== Available data

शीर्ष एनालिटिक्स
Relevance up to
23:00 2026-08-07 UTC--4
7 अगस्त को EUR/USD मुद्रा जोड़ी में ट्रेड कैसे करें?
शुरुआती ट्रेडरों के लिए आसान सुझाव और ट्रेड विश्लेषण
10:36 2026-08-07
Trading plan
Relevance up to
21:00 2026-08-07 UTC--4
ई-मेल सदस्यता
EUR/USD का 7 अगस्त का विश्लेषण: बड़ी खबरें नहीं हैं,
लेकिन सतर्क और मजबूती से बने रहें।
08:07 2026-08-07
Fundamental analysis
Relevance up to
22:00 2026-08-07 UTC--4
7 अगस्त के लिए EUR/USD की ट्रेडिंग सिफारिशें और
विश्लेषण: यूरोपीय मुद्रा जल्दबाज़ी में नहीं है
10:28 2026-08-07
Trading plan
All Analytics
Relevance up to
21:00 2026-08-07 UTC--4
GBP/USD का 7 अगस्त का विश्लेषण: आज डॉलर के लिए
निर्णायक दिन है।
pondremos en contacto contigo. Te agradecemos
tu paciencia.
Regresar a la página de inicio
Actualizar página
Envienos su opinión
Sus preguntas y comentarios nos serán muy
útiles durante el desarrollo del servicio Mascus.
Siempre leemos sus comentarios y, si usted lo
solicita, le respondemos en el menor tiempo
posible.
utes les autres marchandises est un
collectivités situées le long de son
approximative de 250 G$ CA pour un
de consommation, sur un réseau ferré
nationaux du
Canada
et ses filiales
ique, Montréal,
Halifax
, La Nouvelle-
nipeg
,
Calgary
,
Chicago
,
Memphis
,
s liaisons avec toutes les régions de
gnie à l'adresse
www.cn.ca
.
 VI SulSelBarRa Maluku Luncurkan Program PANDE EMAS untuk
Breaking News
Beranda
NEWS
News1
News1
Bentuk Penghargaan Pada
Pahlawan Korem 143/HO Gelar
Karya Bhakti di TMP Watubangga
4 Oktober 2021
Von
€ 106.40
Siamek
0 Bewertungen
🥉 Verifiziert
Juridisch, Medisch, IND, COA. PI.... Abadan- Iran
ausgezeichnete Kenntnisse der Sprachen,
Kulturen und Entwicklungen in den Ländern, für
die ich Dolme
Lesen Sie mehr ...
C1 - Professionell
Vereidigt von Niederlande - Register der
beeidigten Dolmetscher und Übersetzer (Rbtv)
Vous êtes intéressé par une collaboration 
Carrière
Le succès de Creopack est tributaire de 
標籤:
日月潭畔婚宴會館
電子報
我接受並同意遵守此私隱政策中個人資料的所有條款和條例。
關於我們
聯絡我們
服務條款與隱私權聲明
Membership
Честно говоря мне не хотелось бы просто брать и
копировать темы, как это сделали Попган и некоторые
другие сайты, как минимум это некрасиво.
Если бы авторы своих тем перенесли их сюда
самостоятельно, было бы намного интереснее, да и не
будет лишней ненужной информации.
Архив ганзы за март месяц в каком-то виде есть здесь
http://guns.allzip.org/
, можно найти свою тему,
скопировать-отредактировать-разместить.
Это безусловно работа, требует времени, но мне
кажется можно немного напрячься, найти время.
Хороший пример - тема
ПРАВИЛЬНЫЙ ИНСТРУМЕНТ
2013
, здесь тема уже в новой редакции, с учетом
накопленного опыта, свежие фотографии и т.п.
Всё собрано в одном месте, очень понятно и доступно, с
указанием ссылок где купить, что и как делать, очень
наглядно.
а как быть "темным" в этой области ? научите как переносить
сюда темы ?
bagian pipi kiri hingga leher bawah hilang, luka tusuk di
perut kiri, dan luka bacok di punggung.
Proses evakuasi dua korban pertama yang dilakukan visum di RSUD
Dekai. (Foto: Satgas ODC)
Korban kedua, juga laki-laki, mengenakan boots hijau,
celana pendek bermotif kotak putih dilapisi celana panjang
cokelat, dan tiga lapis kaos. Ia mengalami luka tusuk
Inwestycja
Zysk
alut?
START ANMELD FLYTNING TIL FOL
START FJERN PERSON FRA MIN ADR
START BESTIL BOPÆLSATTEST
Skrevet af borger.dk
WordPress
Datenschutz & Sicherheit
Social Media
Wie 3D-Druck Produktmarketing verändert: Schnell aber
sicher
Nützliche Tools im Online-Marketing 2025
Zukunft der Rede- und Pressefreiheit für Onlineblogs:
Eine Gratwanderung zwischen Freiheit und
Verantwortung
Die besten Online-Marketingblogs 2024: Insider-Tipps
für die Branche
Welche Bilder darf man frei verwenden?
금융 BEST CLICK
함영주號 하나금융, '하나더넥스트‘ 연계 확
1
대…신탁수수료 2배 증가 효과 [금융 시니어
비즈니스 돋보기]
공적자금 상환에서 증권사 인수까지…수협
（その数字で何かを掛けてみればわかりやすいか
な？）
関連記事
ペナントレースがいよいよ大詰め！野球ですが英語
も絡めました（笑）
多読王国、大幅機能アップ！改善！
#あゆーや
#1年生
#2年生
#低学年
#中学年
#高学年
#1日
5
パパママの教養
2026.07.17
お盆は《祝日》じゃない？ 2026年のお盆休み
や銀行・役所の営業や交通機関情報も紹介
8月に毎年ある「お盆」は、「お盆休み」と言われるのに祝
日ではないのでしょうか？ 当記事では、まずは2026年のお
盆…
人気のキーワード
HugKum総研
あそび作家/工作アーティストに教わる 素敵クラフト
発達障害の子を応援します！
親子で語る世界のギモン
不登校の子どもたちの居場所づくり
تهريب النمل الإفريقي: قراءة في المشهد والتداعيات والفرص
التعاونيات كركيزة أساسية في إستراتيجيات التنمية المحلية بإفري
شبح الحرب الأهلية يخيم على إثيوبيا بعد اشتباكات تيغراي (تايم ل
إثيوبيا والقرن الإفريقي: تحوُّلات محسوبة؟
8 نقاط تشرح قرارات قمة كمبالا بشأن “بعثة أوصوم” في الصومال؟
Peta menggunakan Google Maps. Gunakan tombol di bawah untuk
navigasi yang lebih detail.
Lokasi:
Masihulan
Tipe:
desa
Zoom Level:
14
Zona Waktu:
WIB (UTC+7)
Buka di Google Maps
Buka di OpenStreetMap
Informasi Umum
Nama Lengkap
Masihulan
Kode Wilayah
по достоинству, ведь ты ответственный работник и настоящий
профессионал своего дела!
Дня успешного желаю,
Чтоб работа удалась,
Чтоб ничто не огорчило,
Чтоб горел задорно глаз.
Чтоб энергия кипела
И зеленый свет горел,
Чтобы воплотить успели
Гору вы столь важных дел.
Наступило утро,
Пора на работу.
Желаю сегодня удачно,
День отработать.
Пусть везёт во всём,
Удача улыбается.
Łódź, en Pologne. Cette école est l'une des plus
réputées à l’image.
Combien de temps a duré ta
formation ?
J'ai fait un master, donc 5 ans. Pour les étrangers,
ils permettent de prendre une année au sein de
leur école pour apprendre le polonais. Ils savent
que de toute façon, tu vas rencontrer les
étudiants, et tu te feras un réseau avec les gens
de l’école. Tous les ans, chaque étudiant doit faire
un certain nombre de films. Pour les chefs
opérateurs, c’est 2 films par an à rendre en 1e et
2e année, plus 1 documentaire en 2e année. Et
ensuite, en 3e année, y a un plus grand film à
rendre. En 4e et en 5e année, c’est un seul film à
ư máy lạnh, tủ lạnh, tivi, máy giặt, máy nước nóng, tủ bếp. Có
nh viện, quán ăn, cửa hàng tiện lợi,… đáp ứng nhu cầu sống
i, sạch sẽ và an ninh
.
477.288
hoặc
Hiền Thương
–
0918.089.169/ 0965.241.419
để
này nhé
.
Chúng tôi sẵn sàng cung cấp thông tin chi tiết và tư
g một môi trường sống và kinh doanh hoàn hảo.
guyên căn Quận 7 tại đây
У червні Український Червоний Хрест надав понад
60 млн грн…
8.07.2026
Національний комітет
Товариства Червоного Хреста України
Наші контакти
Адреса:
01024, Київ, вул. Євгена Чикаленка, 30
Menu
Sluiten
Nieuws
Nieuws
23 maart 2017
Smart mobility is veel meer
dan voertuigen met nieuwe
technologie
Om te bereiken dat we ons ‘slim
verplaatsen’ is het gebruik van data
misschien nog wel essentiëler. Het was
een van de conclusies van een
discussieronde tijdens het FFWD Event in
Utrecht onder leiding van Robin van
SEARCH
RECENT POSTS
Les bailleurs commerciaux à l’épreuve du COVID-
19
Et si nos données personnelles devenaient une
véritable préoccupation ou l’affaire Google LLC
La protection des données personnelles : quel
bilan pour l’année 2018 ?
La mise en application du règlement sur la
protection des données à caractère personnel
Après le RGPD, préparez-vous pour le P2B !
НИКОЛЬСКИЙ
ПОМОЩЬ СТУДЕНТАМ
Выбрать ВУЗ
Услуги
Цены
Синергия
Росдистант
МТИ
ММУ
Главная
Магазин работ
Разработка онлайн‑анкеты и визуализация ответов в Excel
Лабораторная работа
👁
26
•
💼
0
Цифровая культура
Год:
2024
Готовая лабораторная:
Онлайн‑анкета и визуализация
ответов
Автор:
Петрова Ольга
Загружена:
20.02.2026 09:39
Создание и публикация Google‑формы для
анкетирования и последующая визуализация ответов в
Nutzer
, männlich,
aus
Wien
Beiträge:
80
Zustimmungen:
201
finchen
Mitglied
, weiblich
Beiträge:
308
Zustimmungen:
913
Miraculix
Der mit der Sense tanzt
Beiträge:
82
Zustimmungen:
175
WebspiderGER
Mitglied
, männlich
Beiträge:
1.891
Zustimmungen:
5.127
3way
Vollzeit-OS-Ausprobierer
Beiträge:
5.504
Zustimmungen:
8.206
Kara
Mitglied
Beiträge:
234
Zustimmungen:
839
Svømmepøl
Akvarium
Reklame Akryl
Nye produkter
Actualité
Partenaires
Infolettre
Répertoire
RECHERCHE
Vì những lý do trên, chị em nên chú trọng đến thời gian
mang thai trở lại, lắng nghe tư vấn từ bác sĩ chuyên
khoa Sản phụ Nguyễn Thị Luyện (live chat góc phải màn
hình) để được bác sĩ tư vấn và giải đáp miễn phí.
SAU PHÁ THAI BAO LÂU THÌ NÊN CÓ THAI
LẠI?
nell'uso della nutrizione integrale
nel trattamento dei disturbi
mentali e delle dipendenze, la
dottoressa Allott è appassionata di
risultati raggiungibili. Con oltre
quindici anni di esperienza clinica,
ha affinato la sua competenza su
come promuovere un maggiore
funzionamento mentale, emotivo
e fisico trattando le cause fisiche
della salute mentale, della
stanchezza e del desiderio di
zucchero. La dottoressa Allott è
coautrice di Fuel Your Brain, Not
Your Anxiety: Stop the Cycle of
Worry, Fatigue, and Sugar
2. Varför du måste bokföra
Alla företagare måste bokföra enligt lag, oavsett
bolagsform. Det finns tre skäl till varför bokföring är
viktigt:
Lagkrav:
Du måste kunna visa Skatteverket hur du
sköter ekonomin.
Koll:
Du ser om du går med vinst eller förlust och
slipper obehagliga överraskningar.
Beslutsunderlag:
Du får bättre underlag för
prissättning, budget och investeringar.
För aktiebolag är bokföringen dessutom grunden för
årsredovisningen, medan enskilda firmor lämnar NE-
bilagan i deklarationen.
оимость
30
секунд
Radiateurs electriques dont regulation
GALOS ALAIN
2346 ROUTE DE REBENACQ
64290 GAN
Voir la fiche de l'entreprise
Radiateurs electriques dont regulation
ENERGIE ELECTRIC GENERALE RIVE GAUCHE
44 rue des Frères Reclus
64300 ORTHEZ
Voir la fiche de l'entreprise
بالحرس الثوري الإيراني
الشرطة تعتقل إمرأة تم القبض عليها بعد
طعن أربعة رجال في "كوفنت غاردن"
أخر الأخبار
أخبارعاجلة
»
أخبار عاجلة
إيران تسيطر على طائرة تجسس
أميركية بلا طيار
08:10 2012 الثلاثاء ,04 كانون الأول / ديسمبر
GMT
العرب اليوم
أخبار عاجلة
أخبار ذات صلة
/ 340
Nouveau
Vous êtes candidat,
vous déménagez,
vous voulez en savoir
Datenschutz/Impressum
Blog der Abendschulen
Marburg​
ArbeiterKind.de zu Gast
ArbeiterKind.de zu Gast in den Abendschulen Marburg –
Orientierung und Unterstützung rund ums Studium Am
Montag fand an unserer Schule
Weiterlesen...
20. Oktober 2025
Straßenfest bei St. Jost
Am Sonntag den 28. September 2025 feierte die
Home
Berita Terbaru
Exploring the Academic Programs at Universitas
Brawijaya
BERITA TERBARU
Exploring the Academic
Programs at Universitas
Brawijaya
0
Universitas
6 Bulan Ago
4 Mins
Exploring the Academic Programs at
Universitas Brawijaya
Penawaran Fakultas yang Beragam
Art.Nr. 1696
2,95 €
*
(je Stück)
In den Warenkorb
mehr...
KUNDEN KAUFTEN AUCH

====

**What is being asked**
Reproduce, exactly as they stand in the data above, the lines from the one that holds "Nye produkter" to the one that holds "För aktiebolag är", inclusive.

**Problem solution**
Nye produkter
Actualité
Partenaires
Infolettre
Répertoire
RECHERCHE
Vì những lý do trên, chị em nên chú trọng đến thời gian
mang thai trở lại, lắng nghe tư vấn từ bác sĩ chuyên
khoa Sản phụ Nguyễn Thị Luyện (live chat góc phải màn
hình) để được bác sĩ tư vấn và giải đáp miễn phí.
SAU PHÁ THAI BAO LÂU THÌ NÊN CÓ THAI
LẠI?
nell'uso della nutrizione integrale
nel trattamento dei disturbi
mentali e delle dipendenze, la
dottoressa Allott è appassionata di
risultati raggiungibili. Con oltre
quindici anni di esperienza clinica,
ha affinato la sua competenza su
come promuovere un maggiore
funzionamento mentale, emotivo
e fisico trattando le cause fisiche
della salute mentale, della
stanchezza e del desiderio di
zucchero. La dottoressa Allott è
coautrice di Fuel Your Brain, Not
Your Anxiety: Stop the Cycle of
Worry, Fatigue, and Sugar
2. Varför du måste bokföra
Alla företagare måste bokföra enligt lag, oavsett
bolagsform. Det finns tre skäl till varför bokföring är
viktigt:
Lagkrav:
Du måste kunna visa Skatteverket hur du
sköter ekonomin.
Koll:
Du ser om du går med vinst eller förlust och
slipper obehagliga överraskningar.
Beslutsunderlag:
Du får bättre underlag för
prissättning, budget och investeringar.
För aktiebolag är bokföringen dessutom grunden för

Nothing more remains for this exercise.